▸ Excerpt to read
:::
Site overview
Shirley Windmill is a brick tower mill built in 1854 by Richard Alwen after an earlier timber post mill on the site was destroyed by fire. The five-storey mill worked as a corn mill and retained two pairs of millstones. It ceased working in about 1890 or 1892.
The mill was listed in 1951, acquired by Croydon Corporation in 1952, and restored in the early twenty-first century.
Map
History
Shirley Windmill stands at Postmill Close in Croydon. An earlier post mill was built on the site in 1808 or 1809 and was worked by the Alwen family until it was destroyed by fire in October 1854. Richard Alwen then built the present brick tower mill.
The five-storey tower mill was built for corn milling and may include reused machinery from another mill, with a beam dated 1740 inside the structure. It was equipped with four patent sails on a cast-iron windshaft, a Kentish-style cap winded by a fantail, and two pairs of millstones. Richard Alwen died in 1884, and the mill later passed to Thomas Dives.
:::
▸ Information shown
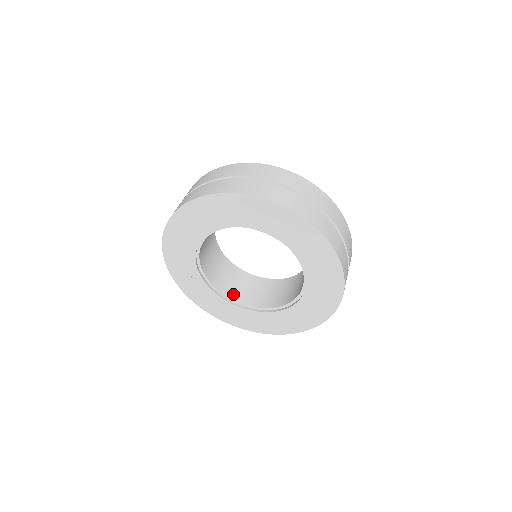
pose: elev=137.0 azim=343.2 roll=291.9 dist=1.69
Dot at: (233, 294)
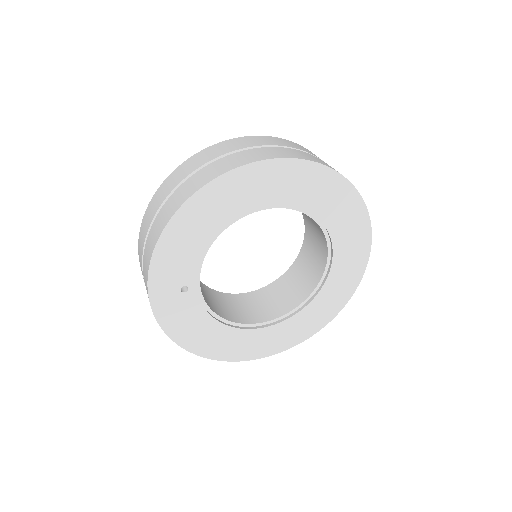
:::
▸ Exercises to complete
#1 According to the Shirley Windmill text, in what year did Richard Alwen die?
#2 From the Shirley Windmill text, quote the passage starting at "The mill was" and ending at "to Thomas Dives.".
#3 List every year that appears in the History section of the Shirley Windmill text.

▸ Solutions to the tasks
#1 1884

#2
The mill was listed in 1951, acquired by Croydon Corporation in 1952, and restored in the early twenty-first century.
Map
History
Shirley Windmill stands at Postmill Close in Croydon. An earlier post mill was built on the site in 1808 or 1809 and was worked by the Alwen family until it was destroyed by fire in October 1854. Richard Alwen then built the present brick tower mill.
The five-storey tower mill was built for corn milling and may include reused machinery from another mill, with a beam dated 1740 inside the structure. It was equipped with four patent sails on a cast-iron windshaft, a Kentish-style cap winded by a fantail, and two pairs of millstones. Richard Alwen died in 1884, and the mill later passed to Thomas Dives.

#3 1808, 1809, 1854, 1740, 1884